Les nouvelles annonces économiques du régime cubain ne semblent pas avoir apaisé la population. Vendredi 19 juin au soir et durant la nuit de samedi, plusieurs quartiers de La Havane ont été le théâtre de manifestations, de concerts de casseroles et de barricades, sur fond d’aggravation des coupures d’électricité et de pénuries d’eau.
Dans plusieurs municipalités de la capitale – notamment Centro Habana, Guanabacoa, Playa, Cotorro, Regla, Cojímar et San Miguel del Padrón – des habitants sont descendus dans la rue pour dénoncer des conditions de vie devenues insoutenables. Des slogans hostiles au régime ont été entendus, parmi lesquels : « À bas le communisme ! » ou encore « Liberté, bordel ! ».
Des coupures d’électricité de plus en plus difficiles à supporter
Selon de nombreux témoignages relayés sur les réseaux sociaux par des journalistes indépendants, activistes et médias cubains, certains quartiers ont subi plus de 24 à 30 heures consécutives sans électricité, parfois accompagnées de plusieurs jours sans accès à l’eau.
Dans le quartier Dulce Nombre, à Cotorro, des résidents ont affirmé vivre « plus de 24 heures sans courant et trois jours sans eau ». Une vidéo diffusée par le journaliste Mario J. Pentón montre des habitants manifestant leur colère dans les rues.
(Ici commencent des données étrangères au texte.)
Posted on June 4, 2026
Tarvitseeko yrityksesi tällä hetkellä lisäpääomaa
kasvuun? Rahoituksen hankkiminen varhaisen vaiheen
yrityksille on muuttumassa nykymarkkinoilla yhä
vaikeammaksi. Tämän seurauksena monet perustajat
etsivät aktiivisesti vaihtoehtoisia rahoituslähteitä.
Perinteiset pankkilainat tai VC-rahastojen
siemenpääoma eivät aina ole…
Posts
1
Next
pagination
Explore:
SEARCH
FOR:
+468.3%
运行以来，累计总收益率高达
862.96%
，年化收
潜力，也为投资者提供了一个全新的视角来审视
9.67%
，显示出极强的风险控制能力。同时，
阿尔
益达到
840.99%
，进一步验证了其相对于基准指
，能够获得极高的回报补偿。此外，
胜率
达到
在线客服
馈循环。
À Guanabacoa, des concerts de casseroles ont également éclaté dans les quartiers de La Hata et El Roble après de longues coupures d’électricité. À Centro Habana, des riverains ont allumé des feux dans la rue en signe de protestation, tandis que des vidéos montrent des enfants frappant sur des casseroles aux côtés des manifestants.
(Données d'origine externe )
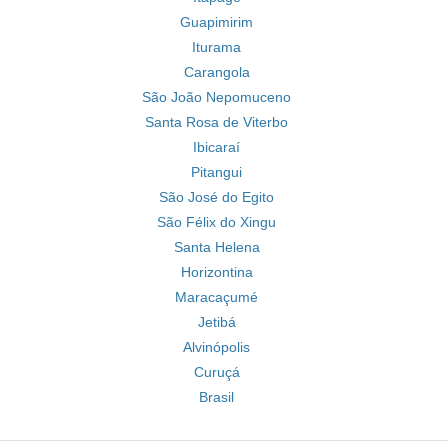
Guapimirim
Iturama
Carangola
São João Nepomuceno
Santa Rosa de Viterbo
Ibicaraí
Pitangui
São José do Egito
São Félix do Xingu
Santa Helena
Horizontina
Maracaçumé
Jetibá
Alvinópolis
Curuçá
Brasil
Barricades et tensions dans plusieurs quartiers
Des scènes similaires ont été signalées dans d’autres secteurs de la capitale. Dans la municipalité de Playa, des barricades composées de détritus incendiés ont été érigées afin de bloquer la circulation.
L’activiste Saúl Manuel affirme par ailleurs que des agents de la Sécurité de l’État circulaient dans des véhicules de l’opérateur ETECSA. D’autres rassemblements ont été rapportés à Cojímar, Regla, Siboney et dans le quartier Naranjo.
À Cojímar, certains habitants dénoncent également un traitement préférentiel dans la distribution de l’électricité. Selon plusieurs témoignages relayés en ligne, certains circuits auraient été épargnés par les coupures grâce à l’intervention d’une personne liée à un militaire. Ces accusations n’ont toutefois pas pu être vérifiées de manière indépendante.
Les 176 mesures du régime ne convainquent pas
Ces manifestations surviennent au lendemain de l’annonce par le gouvernement cubain d’un vaste paquet de 176 mesures économiques, présenté comme une réforme structurelle du modèle économique du pays.
Mais sur le terrain, la colère reste vive. Les habitants dénoncent avant tout la dégradation continue des conditions de vie, les coupures d’électricité interminables, le manque d’eau et l’absence de réponses concrètes des autorités.
Depuis plusieurs semaines, les protestations nocturnes se multiplient à travers Cuba en raison de la crise énergétique. Concerts de casseroles, barrages improvisés et blocages de rues sont devenus des formes récurrentes d’expression du mécontentement populaire face à des coupures de courant qui dépassent parfois vingt heures par jour.